Nuria had already borrowed food after a break in supplies caused by a shortage of funds forced WFP to skip a month’s distribution in May. When she got her share mid-June, Nuria returned the one bag she had borrowed.

“I only have one bag left,” she says. “It will only last for a few more days. I don’t know what I will do when it runs out. I wish I could go back to my old life when we were able to afford food.”

Starting all over again

Children play on an improvised swing at the temporary tarpaulin-and-stick village of Derera Arba. Photo: WFP/Martin Karimi

Nuria is one of the 7,160 people who have returned to Derera Arba kebele after eight months in Babille town, 20 kilometres from where they fled violence. While in Babille, Nuria lived in a house a family from a Somali community was forced to leave.

After peace negotiations between the Oromo and Somali communities, displaced families have started returning to what were their homes for decades, now lying in ruins.

Roofs were ripped off, household items looted or destroyed, livestock driven away and fields of crops were scorched to the ground.

Without a roof, the houses — commonly made of soil bricks — badly crumbled in the rains. Returning families pitcheed tarpaulin tents next to what was once their homes. Where walls haven’t collapsed, they use the tarpaulin for roofing.

The planting season is now past. And in any case, the ‘returnees’ do not have tools to prepare the land or the seeds to plant. It will take time before they can start growing their own food again.

Choosing who to take to school

Some, like Nuria, do not have a chance of recovering fast if they don’t receive immediate support. Her only farm is still inaccessible and her only source of income is the food from WFP.

“I have to sell part of the food, first to pay for transport from the distribution centre [60 Birr or US$2],” she says. “If I need sugar, tea leaves, or soap, again I have to sell some of the food — I don’t have any other choice.”

Nuria has opted to send two of the eldest children back to school. Two others are of school-going age but they have to stay at home.

“I cannot afford to take all the children to school,” she says. “Before the conflict, I never took note of the cost of schooling. I would easily spend up to 6,000 Birr (over US$200) on one child and not feel a pinch.”

Now she cannot raise the money to pay for books, pens and school uniforms for her children.

The long road to recovery

A young girl named Bilkisa Mummed Amme sorts out grain given by WFP in a makeshift kitchen in Derera Arba. Photo: WFP/Martin Karimi

Abdi Ibro has been the Derera Arba kebele leader for three years now. He too was displaced, losing his 46 goats and a retail shop that he ran.

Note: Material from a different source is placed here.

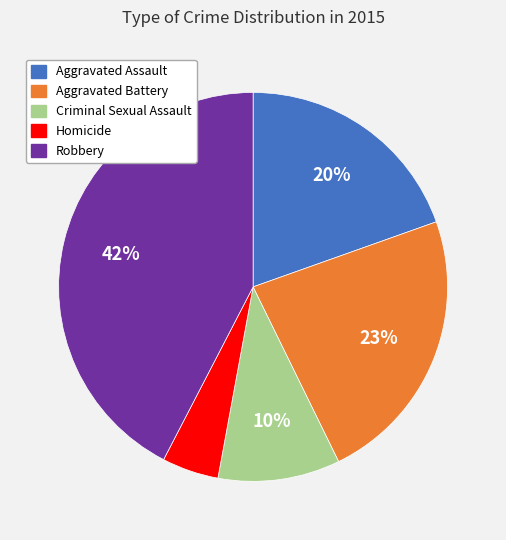

Does Aggravated Battery represent more than half of the total?

No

“Most people here were farmers and traders and a few kept livestock,” he says. “Homes were spread over a large area [nine sub-villages], but all are now destroyed.”

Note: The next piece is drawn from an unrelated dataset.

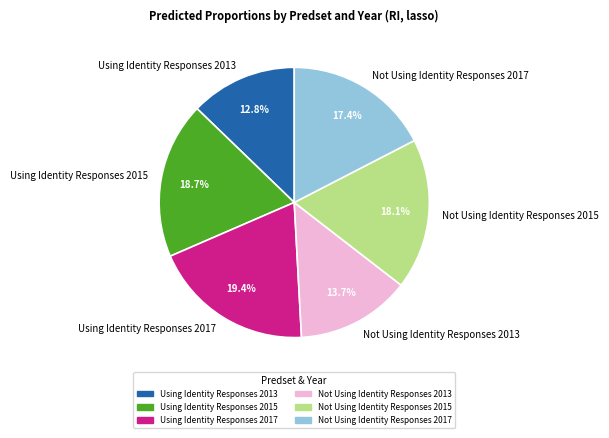

Is it true that Using Identity Responses 2013 is 7% of the pie?

False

Returnees settled near a local school, all huddled together forming a village of tarpaulin-and-stick houses. They have lived here for the past three months.

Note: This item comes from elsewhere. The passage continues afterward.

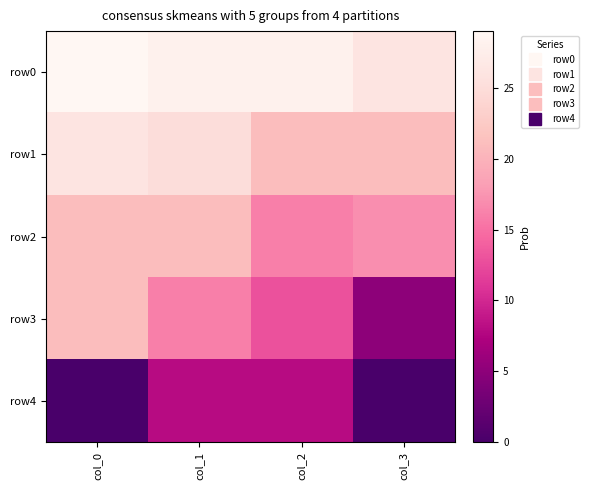

Which series changed the most between col_2 and col_3?

row3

Abdi Ibro doesn’t know how much longer it will take for his people to truly recover.

A new asphalt road is being constructed to connect Babille and the Somali Region. As the heavy machines and trucks roar past the Derera Arba makeshift village, Nuria confides, “I still don’t know how I will rise again.”

Nuria with four of her children inside their makeshift hut. Photo: WFP/Martin Karimi

In East and West Hararghe zones, WFP reaches almost 400,000 internally displaced persons (IDPs) and returnees with food comprising cereals, pulses and vegetable oil, or a combination of food and cash, every month.

Across the country, WFP assists over 1 million IDPs and returnees in Somali, Oromia, Benishangul-Gumuz and Southern Nations Nationalities and Peoples’ Region. Fortified foods are given to over 111,000 children and pregnant and breastfeeding women through targeted supplementary feeding.

This is part of WFP’s response to Ethiopia’s Humanitarian Response Plan. This critical life-saving assistance faces severe funding shortfalls. WFP Ethiopia’s nutrition support currently faces a six-month shortfall (July to December) of US$49 million while the relief assistance faces a gap of US$79 million.